**Prompt A**
From the listing, retype everything from the line containing "- [Introduction to" down to the line containing "- [GitHub Workflow", including both of those lines.

So you could call these tenuous connections, and obviously DC’s working on a much larger scale now that F&F was then, but there are definite similarities in where they are. Tokyo Drift has a dedicated fan base whose tastes don’t quite align with many of the series’ main fans, and I can easily see a similar fate befalling Suicide Squad in the future. There are even some people who’ll go to bat for 2 Fast 2 Furious, as there are for BvS. It’s no longer the punchline it once was, and if what follows improves as much as F&F did, neither will BvS be.

Now let’s look at what Fast & Furious did next; it looked at what people liked about Tokyo Drift, specifically say, the character of Sung Kang’s Han, and brought him, and the original stars people liked first time around, for an attempt to re-energise the series. The resultant Fast & Furious actually isn’t that good of a film either, though it has its fans, but it ultimately served as something of a dry run for Fast Five, the film that changed the franchise forever, and the first to become a critically lauded, global smash.

My point here is, The Fast & Furious franchise learned from its past films. It took what worked, and what didn’t quite, strove to do something better with them and succeeded. It also did not forget about or ret-con its weaker elements. Although it’s now quite different to how it began, the world of Fast & Furious still encompasses everything that’s appeared in all the previous movies, and is weirdly, all the better for it. It’s been pointed out that Fast & Furious now inadvertently possesses a kind of cinematic universe in the manner many studios are now seeking.

The series has even managed to improve specific characters. I remember finding Tyrese Gibson’s Roman tremendously annoying upon his first appearance, yet now he’s a crucial member of the team. Similarly, Paul Walker was bland as anything in his first couple of appearances yet was so beloved, both as a character and an actor by Furious 7 that his exit from the series (tragically necessitated by his real-life death 18 months prior) is an absolute tear-jerker of a scene. The series found a way to both keep people around, and find new and improved things for them to do.

Now let’s look at Batman v Superman. Now I don’t think Henry Cavill is especially bad in the film, but his character does not get the best run. The film shows little to no affection for Superman, mistreating him throughout, then (SPOILERS) killing him off by the end. I believe there could still be a great Superman story in the DCEU. It’s going to be harder now than it would have been when they were making Man of Steel but they could find a way if they look at what works about the character, and how to best utilise him in their universe. We know he’s not going to stay dead anyway.

Similarly, the way Han, the popular character of Tokyo Drift became a major player in the series may well be mimicked by Margot Robbie’s Harley Quinn, the likely breakout star of Suicide Squad, who looks to already be having her own movie in the works. The more people got to see of Han, the more they liked him. Even people who don’t like Suicide Squad seem to agree on Robbie, so let’s give her more to do.

**Prompt B**
Write what comes next in the passage comparing the Fast & Furious series with DC's films, starting after its final sentence.

(Saved data entries)
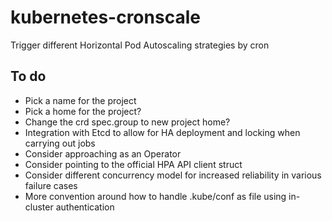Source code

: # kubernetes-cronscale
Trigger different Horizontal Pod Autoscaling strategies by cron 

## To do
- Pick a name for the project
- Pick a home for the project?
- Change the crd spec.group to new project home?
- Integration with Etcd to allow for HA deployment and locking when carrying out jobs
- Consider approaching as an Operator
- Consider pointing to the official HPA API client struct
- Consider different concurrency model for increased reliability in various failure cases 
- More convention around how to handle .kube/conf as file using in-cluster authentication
---
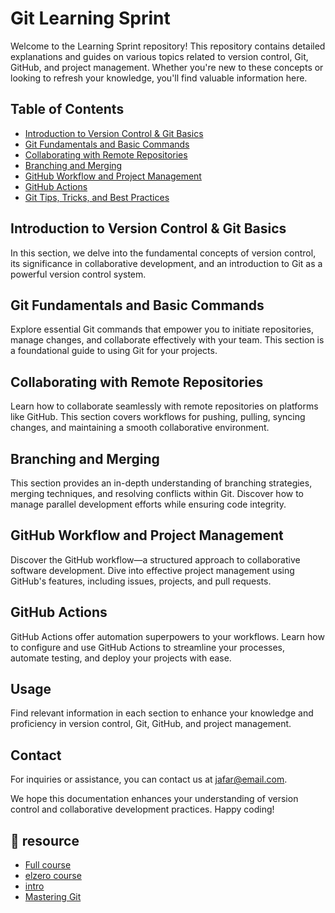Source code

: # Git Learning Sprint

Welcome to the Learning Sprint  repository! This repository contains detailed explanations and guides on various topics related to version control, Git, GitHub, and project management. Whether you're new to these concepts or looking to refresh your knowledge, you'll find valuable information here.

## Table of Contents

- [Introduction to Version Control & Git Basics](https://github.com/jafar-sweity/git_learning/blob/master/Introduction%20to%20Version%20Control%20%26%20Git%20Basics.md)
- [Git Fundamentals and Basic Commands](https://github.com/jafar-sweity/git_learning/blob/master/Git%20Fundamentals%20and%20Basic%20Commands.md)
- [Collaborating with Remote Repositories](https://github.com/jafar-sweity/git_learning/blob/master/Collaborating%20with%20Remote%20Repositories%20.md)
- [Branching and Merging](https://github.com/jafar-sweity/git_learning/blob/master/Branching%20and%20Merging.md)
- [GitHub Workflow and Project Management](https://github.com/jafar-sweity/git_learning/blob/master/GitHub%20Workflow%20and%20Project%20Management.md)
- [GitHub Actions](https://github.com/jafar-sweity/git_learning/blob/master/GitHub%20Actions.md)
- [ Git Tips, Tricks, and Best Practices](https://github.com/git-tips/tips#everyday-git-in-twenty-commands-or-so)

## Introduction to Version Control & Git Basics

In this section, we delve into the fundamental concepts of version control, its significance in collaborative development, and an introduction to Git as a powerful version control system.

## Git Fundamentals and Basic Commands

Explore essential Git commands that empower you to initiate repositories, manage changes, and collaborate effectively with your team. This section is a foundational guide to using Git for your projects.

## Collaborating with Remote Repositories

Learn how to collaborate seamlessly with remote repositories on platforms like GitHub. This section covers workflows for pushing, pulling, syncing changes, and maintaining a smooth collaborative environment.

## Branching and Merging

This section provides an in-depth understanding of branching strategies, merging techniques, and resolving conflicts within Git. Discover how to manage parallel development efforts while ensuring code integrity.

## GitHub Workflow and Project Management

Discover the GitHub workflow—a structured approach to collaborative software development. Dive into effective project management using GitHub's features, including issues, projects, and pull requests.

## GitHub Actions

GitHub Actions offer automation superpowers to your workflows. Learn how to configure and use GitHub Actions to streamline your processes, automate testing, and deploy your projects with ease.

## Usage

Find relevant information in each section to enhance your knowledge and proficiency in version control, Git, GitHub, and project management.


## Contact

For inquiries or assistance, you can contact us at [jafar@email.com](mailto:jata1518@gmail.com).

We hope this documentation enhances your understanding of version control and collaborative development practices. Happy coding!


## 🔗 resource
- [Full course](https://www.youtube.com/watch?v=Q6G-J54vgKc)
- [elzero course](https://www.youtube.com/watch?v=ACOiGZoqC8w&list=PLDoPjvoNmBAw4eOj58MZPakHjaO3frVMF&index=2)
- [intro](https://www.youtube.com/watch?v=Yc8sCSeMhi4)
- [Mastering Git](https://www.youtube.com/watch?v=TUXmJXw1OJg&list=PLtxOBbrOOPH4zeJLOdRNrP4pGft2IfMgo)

**Your response A**
- [Introduction to Version Control & Git Basics](https://github.com/jafar-sweity/git_learning/blob/master/Introduction%20to%20Version%20Control%20%26%20Git%20Basics.md)
- [Git Fundamentals and Basic Commands](https://github.com/jafar-sweity/git_learning/blob/master/Git%20Fundamentals%20and%20Basic%20Commands.md)
- [Collaborating with Remote Repositories](https://github.com/jafar-sweity/git_learning/blob/master/Collaborating%20with%20Remote%20Repositories%20.md)
- [Branching and Merging](https://github.com/jafar-sweity/git_learning/blob/master/Branching%20and%20Merging.md)
- [GitHub Workflow and Project Management](https://github.com/jafar-sweity/git_learning/blob/master/GitHub%20Workflow%20and%20Project%20Management.md)

**Your response B**
Another thing the Fast & Furious movies appear to do more than any other series though, is listen to their fans. Dwayne Johnson, who’s undoubtedly been a key to their success, was only in the series in the first place because some of Vin Diesel’s fans told him they wanted him in it. Now, the series continues to add awesome actor after awesome actor with each new instalment; Helen freaking Mirren is starring in Fast 8! And why? Because she said she wanted to, people loved the idea, and the producers (of which Diesel is one) listened.

(For the record, I’m not saying that producers should be letting fans write their movies for them, just that it can have a positive effect to listen to some of their ideas for big studio products like this).

And now let’s look at what DC is doing; the opening of Batman v Superman (one of its better aspects) is a direct response to criticism Man of Steel received over its mega-destructive finale. They don’t manage to solve all the problems of course, but Batman v Superman was at least much, much lighter on the civilian death toll. More recently however, DC did something rather unprecedented.

About a month ago DC invited a number of film bloggers and journalists to visit the set of Justice League, due out next year. Critic set visits are nothing new but this one was different. This time the critics were not placed under any embargo to not release information about what they saw until the time of release, they were encouraged to publish their reports right away. Not only that, they specifically invited some writers who’ve been heavily critical of them. You can call it damage control if you like but it sends a message that they do care what the fans (and most critics are fans!) want to see in their movies. They want constructive criticism, and to seek to improve. Again, I’m not saying artists should alter their art based on critics’ opinions, but in the case of massive studio blockbusters, and in the state the DCEU is currently in, this looks like a positive step. Fan interaction has worked wonders for Fast & Furious, maybe it can for the DCEU too?

The other famed reason why Fast & Furious is both so popular and successful, is that unlike almost every other big movie franchise out there, it has been committed to more diverse representation, both on screen and off. This is undoubtedly a key reason for the series importance, and I’ve already seen numerous think pieces about this very thing. It may well be the series’ defining legacy and keave a lasting impact on the industry. Now, this is somewhere that Marvel, if I must bring them in again, has come in for some heavy criticism. Marvel has featured no female or non-white directors or lead actors. There have been numerous questions as to why Black Widow hasn’t had a solo movie for instance, which they usually dodge.

Although Marvel are making some steps in this direction now, this is somewhere DC has a real chance to get ahead and make superhero movies that will look much less like they’re attempting to follow Marvel. It looks like Marvel are going to be 21 movies in by the time they get around to their first female lead, whereas DC are going to get there with film number 4, the already in-the-can Wonder Woman, starring Fast & Furious alum Gal Gadot in the lead, one of several cross-over cast and crew members. On top of this, Wonder Woman is directed by a woman (Patty Jenkins, who was in fact hired, then fired by Marvel once), possibly the highest budget movie to be so. Further still, DC have Aquaman lined up, which will star Jason Mamoa and be directed by Furious 7’s James Wan, and they’ve also hired Dope director Rick Famuyiwa to direct The Flash. Then they’ve lined up a Cyborg film to star Ray Fisher, and have signed none other than Dwayne Johnson himself for their upcoming Shazam! movie. Both in front of and behind the camera, DC seems more interested in hiring a more diverse group of people in its most important roles. Let’s see how it’ll pay off for them.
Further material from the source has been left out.